## PAGE EXTRACT

--- START ---

This is fun. I added a new command to guestfish which lets you create sparse disk files. This makes it really easy to test out the limits of partitions and Linux filesystems.
Starting modestly, I tried a 1 terabyte disk:
$ guestfish Welcome to guestfish, the libguestfs filesystem interactive shell for editing virtual machine filesystems. Type: 'help' for help with commands 'quit' to quit the shell ><fs> sparse /tmp/test.img 1T ><fs> run
The real disk image so far isn’t so big, just 4K according to “du”:
$ ll -h /tmp/test.img -rw-rw-r-- 1 rjones rjones 1T 2009-11-04 17:52 /tmp/test.img $ du -h /tmp/test.img 4.0K /tmp/test.img
Let’s partition it:
><fs> sfdiskM /dev/vda ,
The partition table only uses 1 sector, so the disk image has increased to just 8K. Let’s make an ext2 filesystem on the first partition:
><fs> mkfs ext2 /dev/vda1
This command takes some time, and the sparse disk file has grown. To 17 GB, so ext2 has an approx 1.7% overhead.

--- END ---

## EXTRACTED DATA
--- START ---

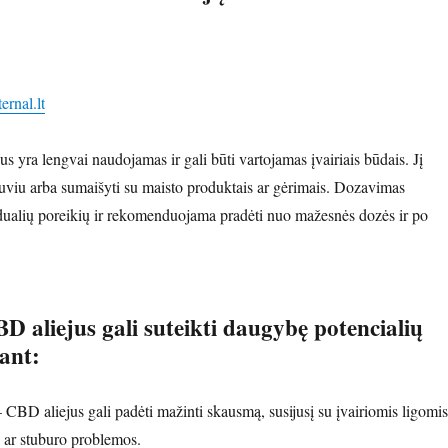
ternal.lt
us yra lengvai naudojamas ir gali būti vartojamas įvairiais būdais. Jį
ežuviu arba sumaišyti su maisto produktais ar gėrimais. Dozavimas
dualių poreikių ir rekomenduojama pradėti nuo mažesnės dozės ir po
BD aliejus gali suteikti daugybę potencialių
ant:
CBD aliejus gali padėti mažinti skausmą, susijusį su įvairiomis ligomis
s ar stuburo problemos.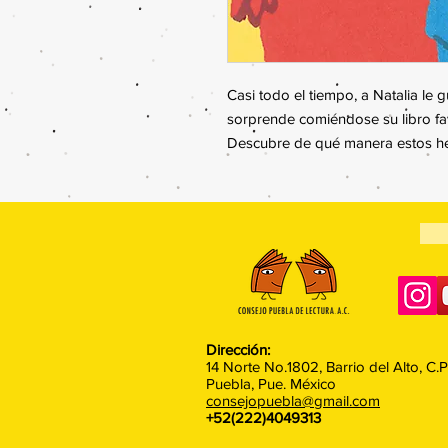
Casi todo el tiempo, a Natalia le 
sorprende comiéndose su libro favo
Descubre de qué manera estos he
Dirección:
14 Norte No.1802, Barrio del Alto, C.
Puebla, Pue. México
consejopuebla@gmail.com
+52(222)4049313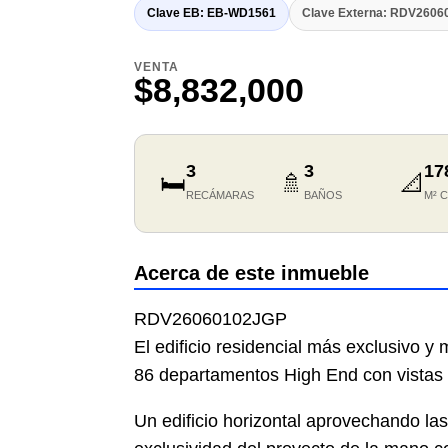
Clave EB: EB-WD1561
Clave Externa: RDV260
VENTA
$8,832,000
3
3
17
🛏️
🚿
📐
RECÁMARAS
BAÑOS
M² 
Acerca de este inmueble
RDV26060102JGP
El edificio residencial más exclusivo y
86 departamentos High End con vistas 
Un edificio horizontal aprovechando las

--- END ---

## TASK DIRECTIONS
Turn the paragraph of the guestfish sparse disk text that begins "This is fun." into a brief bulleted list that keeps its main facts. The records come from a different source than the text.

## ANSWER TO THIS PROBLEM
- A new command has been added to guestfish.
- It creates sparse disk files.
- This makes it easy to test the limits of partitions and Linux filesystems.